Well, if racism is changing its form, it’s because people like Considine are trying to redefine the word—just as the term “violence” has been expanded to mean “criticism of my beliefs”. But why won’t the word “bigotry” do here, especially since Considine and his fellow social justice warriors don’t even accept the objective existence of races?
And that brings me to the second question, “Why would you want to redefine racism?”
The reason is simple.
“Racist” is the worst word—the greatest insult—you can throw at a liberal. If you can expand the term “racism” to cover discrimination against any group, including those with different “cultures”, then all forms of bigotry ultimately become racism, including discrimination against those Christian sects that specifically practice faith healing, or handle snakes. And there’s no defense against being called a “racist,” especially if every criticism of your own views can be deemed racist.

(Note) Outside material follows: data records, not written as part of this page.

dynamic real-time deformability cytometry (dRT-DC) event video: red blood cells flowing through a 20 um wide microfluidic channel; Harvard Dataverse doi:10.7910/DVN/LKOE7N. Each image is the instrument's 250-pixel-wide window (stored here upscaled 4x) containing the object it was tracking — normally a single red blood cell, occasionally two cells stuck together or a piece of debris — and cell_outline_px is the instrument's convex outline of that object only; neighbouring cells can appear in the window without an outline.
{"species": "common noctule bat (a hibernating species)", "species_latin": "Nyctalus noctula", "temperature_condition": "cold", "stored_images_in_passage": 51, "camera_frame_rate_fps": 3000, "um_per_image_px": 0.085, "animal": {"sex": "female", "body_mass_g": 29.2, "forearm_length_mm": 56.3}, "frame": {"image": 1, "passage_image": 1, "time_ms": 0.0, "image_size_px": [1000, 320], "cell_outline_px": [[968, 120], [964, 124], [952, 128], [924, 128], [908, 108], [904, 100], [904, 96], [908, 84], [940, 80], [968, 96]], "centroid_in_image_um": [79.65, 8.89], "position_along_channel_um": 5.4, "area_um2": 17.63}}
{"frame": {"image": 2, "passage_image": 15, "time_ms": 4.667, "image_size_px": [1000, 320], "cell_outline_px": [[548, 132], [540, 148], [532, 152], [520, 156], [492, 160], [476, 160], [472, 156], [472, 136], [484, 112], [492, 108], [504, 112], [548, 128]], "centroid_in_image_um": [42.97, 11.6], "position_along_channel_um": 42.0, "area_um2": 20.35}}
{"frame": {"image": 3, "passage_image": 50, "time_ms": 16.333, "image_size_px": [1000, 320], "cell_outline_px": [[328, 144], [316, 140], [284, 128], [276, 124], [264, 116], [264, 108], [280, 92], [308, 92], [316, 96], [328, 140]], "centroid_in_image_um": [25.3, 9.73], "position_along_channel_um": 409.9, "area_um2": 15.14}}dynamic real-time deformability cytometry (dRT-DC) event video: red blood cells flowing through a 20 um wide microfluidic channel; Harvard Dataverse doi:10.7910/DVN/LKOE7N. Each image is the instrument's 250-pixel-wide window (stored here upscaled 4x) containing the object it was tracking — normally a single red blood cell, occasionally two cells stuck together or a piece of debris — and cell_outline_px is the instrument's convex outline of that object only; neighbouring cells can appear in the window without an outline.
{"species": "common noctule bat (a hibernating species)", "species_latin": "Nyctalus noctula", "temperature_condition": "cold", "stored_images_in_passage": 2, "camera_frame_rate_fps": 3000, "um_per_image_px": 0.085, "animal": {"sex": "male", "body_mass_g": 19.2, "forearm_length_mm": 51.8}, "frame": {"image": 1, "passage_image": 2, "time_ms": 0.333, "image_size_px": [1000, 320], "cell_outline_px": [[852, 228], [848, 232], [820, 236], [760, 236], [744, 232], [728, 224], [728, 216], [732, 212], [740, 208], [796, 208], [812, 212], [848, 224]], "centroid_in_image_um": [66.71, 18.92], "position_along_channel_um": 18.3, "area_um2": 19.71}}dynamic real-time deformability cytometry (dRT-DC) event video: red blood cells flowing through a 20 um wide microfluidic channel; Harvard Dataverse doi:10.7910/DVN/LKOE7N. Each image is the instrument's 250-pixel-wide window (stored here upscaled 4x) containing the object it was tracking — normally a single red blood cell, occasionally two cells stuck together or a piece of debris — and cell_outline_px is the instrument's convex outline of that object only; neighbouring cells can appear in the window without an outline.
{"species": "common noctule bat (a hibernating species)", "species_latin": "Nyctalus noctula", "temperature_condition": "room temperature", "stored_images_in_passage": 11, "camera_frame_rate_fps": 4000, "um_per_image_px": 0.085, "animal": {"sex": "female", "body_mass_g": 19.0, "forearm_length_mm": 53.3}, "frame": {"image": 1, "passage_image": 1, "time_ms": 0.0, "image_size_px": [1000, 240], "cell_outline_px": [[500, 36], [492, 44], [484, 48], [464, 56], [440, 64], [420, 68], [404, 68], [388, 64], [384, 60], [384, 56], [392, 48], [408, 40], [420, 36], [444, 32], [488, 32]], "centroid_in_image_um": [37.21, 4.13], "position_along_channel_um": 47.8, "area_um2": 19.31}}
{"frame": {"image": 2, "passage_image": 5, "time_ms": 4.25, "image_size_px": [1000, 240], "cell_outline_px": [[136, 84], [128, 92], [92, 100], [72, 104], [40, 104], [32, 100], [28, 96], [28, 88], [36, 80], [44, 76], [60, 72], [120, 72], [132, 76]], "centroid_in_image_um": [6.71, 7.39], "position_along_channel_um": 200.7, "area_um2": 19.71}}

There’s no doubt what Considine is doing here: trying to change the meaning of a word so he can use it to tar those who criticize a diversity of religions, behaviors, or cultural practices. Some of that criticism is pure bigotry, but some of it is rational discourse. Considine is trying to lump these together so he can dismiss them in toto.
This is what I suggest:
- The term “racism” should apply to discrimination based on genetic differences between groups, whether you conceive of those groups as “ethnic groups” or “races.”

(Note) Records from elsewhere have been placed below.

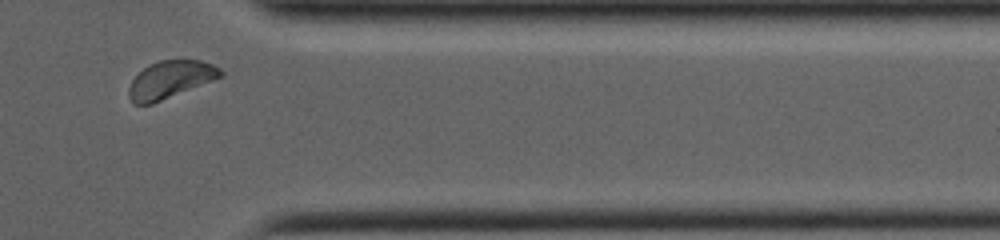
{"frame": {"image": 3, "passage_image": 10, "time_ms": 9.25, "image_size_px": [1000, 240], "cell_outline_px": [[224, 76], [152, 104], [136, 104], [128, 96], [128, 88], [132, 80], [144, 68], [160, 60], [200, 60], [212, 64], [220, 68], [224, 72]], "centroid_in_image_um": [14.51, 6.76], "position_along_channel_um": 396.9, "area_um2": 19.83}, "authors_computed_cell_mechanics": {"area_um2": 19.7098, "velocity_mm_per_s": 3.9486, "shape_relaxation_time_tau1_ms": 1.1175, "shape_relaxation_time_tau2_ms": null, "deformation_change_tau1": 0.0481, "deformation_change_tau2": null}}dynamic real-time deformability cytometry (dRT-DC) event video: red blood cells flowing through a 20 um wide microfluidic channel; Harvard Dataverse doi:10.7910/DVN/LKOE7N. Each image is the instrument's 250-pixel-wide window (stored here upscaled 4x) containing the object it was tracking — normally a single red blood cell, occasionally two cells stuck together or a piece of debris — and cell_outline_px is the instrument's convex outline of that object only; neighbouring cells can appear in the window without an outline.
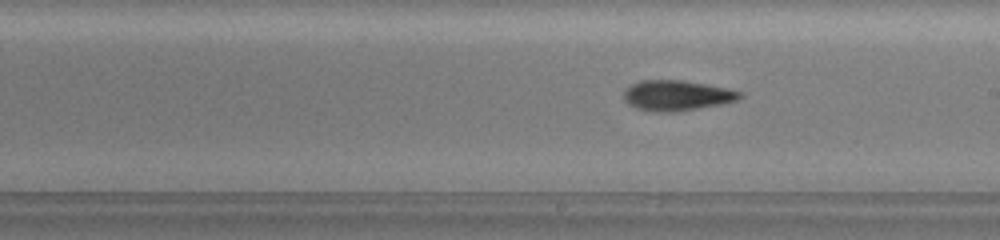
{"species": "common noctule bat (a hibernating species)", "species_latin": "Nyctalus noctula", "temperature_condition": "warm", "stored_images_in_passage": 47, "camera_frame_rate_fps": 3000, "um_per_image_px": 0.085, "animal": {"sex": "female", "body_mass_g": 19.5, "forearm_length_mm": 54.1}, "frame": {"image": 1, "passage_image": 34, "time_ms": 11.0, "image_size_px": [1000, 240], "cell_outline_px": [[744, 96], [736, 100], [720, 104], [676, 112], [656, 112], [636, 108], [628, 104], [624, 100], [624, 92], [632, 84], [644, 80], [680, 80], [704, 84], [724, 88], [740, 92]], "centroid_in_image_um": [57.49, 8.13], "position_along_channel_um": 231.5, "area_um2": 20.17}}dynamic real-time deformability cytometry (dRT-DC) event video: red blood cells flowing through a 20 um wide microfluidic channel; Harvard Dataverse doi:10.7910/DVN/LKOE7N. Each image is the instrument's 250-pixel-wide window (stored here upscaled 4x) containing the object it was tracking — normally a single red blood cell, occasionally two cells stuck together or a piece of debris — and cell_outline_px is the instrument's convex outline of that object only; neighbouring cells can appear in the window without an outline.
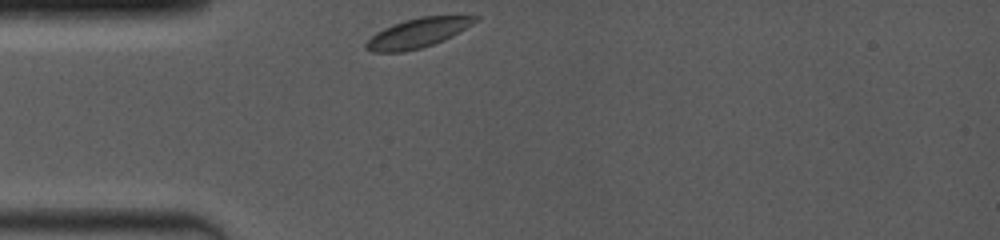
{"species": "common noctule bat (a hibernating species)", "species_latin": "Nyctalus noctula", "temperature_condition": "room temperature", "stored_images_in_passage": 13, "camera_frame_rate_fps": 4000, "um_per_image_px": 0.085, "animal": {"sex": "female", "body_mass_g": 19.0, "forearm_length_mm": 53.3}, "frame": {"image": 1, "passage_image": 1, "time_ms": 0.0, "image_size_px": [1000, 240], "cell_outline_px": [[480, 16], [472, 24], [452, 36], [444, 40], [420, 48], [404, 52], [372, 52], [364, 48], [364, 44], [376, 32], [384, 28], [404, 20], [420, 16]], "centroid_in_image_um": [35.46, 2.81], "position_along_channel_um": 49.5, "area_um2": 18.5}}
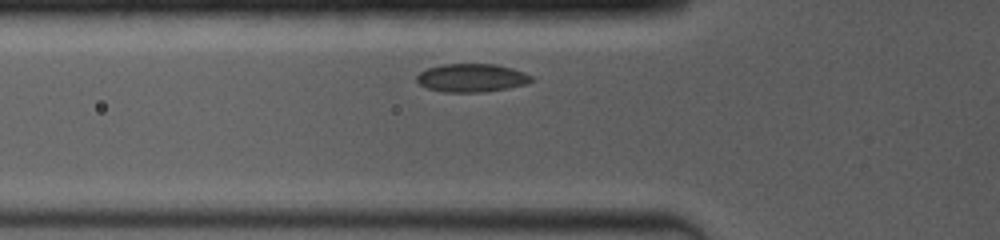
{"frame": {"image": 2, "passage_image": 6, "time_ms": 1.25, "image_size_px": [1000, 240], "cell_outline_px": [[536, 80], [528, 84], [508, 88], [484, 92], [444, 92], [428, 88], [420, 84], [416, 80], [416, 76], [420, 72], [428, 68], [440, 64], [496, 64], [512, 68], [524, 72], [532, 76]], "centroid_in_image_um": [40.13, 6.62], "position_along_channel_um": 85.7, "area_um2": 19.07}}
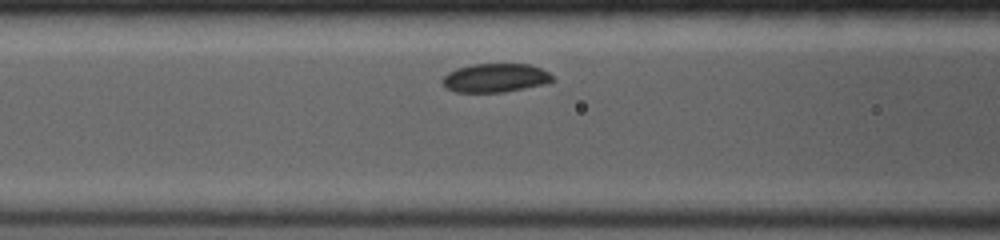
{"frame": {"image": 3, "passage_image": 10, "time_ms": 2.25, "image_size_px": [1000, 240], "cell_outline_px": [[556, 80], [548, 84], [504, 92], [456, 92], [444, 88], [440, 80], [448, 72], [456, 68], [472, 64], [532, 64], [548, 72]], "centroid_in_image_um": [42.1, 6.62], "position_along_channel_um": 124.5, "area_um2": 18.79}}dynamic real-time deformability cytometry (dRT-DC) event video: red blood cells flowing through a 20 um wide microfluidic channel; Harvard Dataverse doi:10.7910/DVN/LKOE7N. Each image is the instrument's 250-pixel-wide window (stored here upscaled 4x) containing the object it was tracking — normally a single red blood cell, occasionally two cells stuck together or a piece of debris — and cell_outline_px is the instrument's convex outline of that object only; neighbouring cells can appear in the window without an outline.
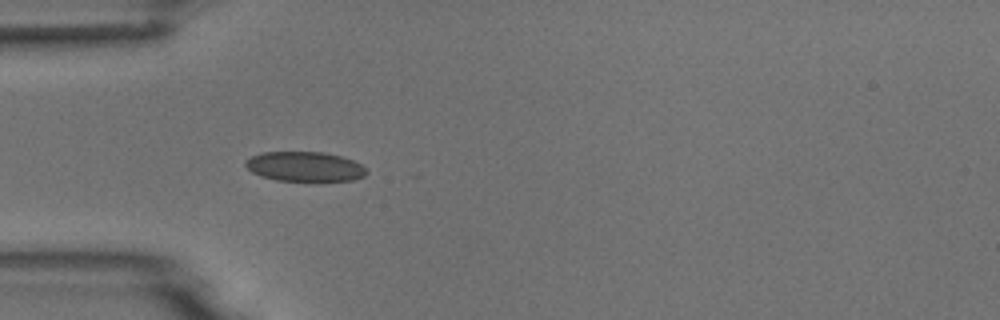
{"species": "common noctule bat (a hibernating species)", "species_latin": "Nyctalus noctula", "temperature_condition": "room temperature", "stored_images_in_passage": 1, "camera_frame_rate_fps": 3000, "um_per_image_px": 0.085, "animal": {"sex": "male", "body_mass_g": 18.8}, "frame": {"image": 1, "passage_image": 1, "time_ms": 0.0, "image_size_px": [1000, 320], "cell_outline_px": [[368, 172], [364, 176], [352, 180], [308, 184], [276, 180], [260, 176], [252, 172], [244, 164], [244, 160], [260, 152], [324, 152], [340, 156], [352, 160], [360, 164]], "centroid_in_image_um": [25.89, 14.21], "position_along_channel_um": 59.1, "area_um2": 21.85}}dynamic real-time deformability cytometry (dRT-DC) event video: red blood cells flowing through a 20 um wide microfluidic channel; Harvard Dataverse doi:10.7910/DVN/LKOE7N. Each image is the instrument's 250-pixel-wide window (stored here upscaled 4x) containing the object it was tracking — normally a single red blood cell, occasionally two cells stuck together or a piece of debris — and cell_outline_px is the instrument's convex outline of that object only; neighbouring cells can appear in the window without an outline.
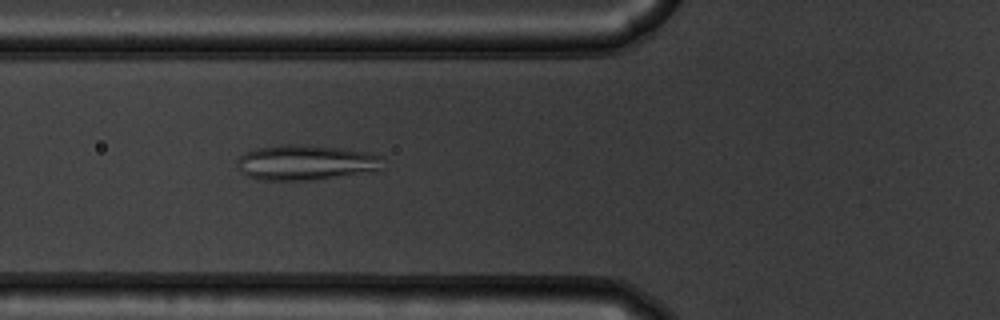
{"species": "common noctule bat (a hibernating species)", "species_latin": "Nyctalus noctula", "temperature_condition": "warm", "stored_images_in_passage": 37, "camera_frame_rate_fps": 3000, "um_per_image_px": 0.085, "animal": {"sex": "male", "body_mass_g": 19.5, "forearm_length_mm": 54.6}, "frame": {"image": 1, "passage_image": 4, "time_ms": 1.0, "image_size_px": [1000, 320], "cell_outline_px": [[384, 156], [380, 168], [312, 180], [260, 180], [248, 176], [240, 172], [236, 164], [236, 160], [244, 152], [256, 148], [280, 144], [304, 144], [340, 148], [368, 152]], "centroid_in_image_um": [25.88, 13.79], "position_along_channel_um": 99.9, "area_um2": 29.71}}
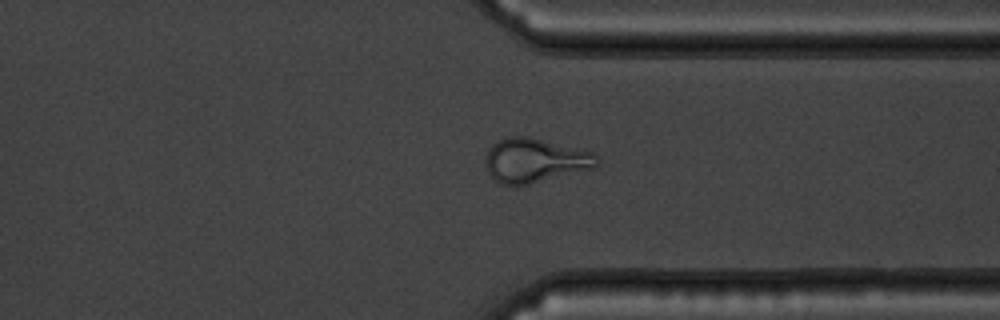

- The term “Islamophobia” should be ditched, as it is universally used to mean bigotry against Muslims, not against Islam, which as a faith cannot be discriminated against. (Only its adherents can.) The proper term is “Muslimophobia,” or, better yet, “anti-Muslim bigotry.” Too many things are conflated under the “Islamophobia” term.

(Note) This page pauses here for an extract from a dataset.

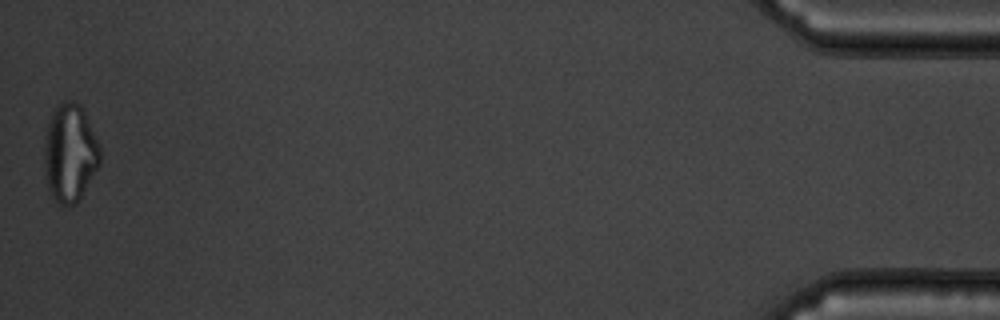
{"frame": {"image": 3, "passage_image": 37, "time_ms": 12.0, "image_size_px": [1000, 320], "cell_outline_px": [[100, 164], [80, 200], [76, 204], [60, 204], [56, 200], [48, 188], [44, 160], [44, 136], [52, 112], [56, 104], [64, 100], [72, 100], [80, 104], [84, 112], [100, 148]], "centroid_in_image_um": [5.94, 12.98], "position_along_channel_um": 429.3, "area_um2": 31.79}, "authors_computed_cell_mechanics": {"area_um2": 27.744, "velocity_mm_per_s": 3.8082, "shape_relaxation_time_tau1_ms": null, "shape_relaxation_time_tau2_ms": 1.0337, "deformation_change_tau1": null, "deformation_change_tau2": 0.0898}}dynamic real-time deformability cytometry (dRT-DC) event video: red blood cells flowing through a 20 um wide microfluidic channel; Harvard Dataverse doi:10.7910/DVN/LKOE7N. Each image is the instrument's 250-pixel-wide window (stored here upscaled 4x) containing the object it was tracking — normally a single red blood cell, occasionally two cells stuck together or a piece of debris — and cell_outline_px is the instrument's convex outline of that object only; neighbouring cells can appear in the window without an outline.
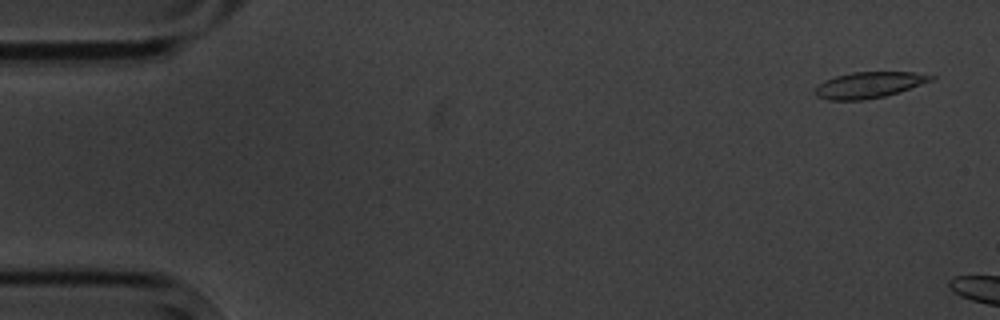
{"species": "common noctule bat (a hibernating species)", "species_latin": "Nyctalus noctula", "temperature_condition": "cold", "stored_images_in_passage": 2, "camera_frame_rate_fps": 3000, "um_per_image_px": 0.085, "animal": {"sex": "male", "body_mass_g": 20.1, "forearm_length_mm": 53.5}, "frame": {"image": 1, "passage_image": 1, "time_ms": 0.0, "image_size_px": [1000, 320], "cell_outline_px": [[936, 76], [932, 80], [884, 96], [864, 100], [828, 100], [816, 96], [812, 92], [824, 80], [836, 76], [852, 72], [916, 72]], "centroid_in_image_um": [73.81, 7.22], "position_along_channel_um": 11.2, "area_um2": 17.4}}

- People should stop flatly asserting that “races” are “social constructs.” There are pretty diagnostic genetic differences between people in different parts of the world, and we should recognize that. Those differences are profound enough that they can be used to diagnose someone’s ancestry and geographic origin. However, the idea that there are a fixed number of unambiguously diagnosable genetic groups is indeed a social construct, but the “social construct” term confuses the subjectivity issue with a different false claim: that “there are no reliable genetic differences between groups—all distinctions between populations are simply made up.” The flat assertion that races are social constructs overlooks the genetic data, and misleads people into thinking that geographic populations don’t differ phenotypically and genetically (the phenotypic differences are, of course, based on genetic ones). The situation is more complex than can be summed up in the “social-construct” mantra.
Finally, I’m starting to wonder if sociology departments are much more useful than theology departments.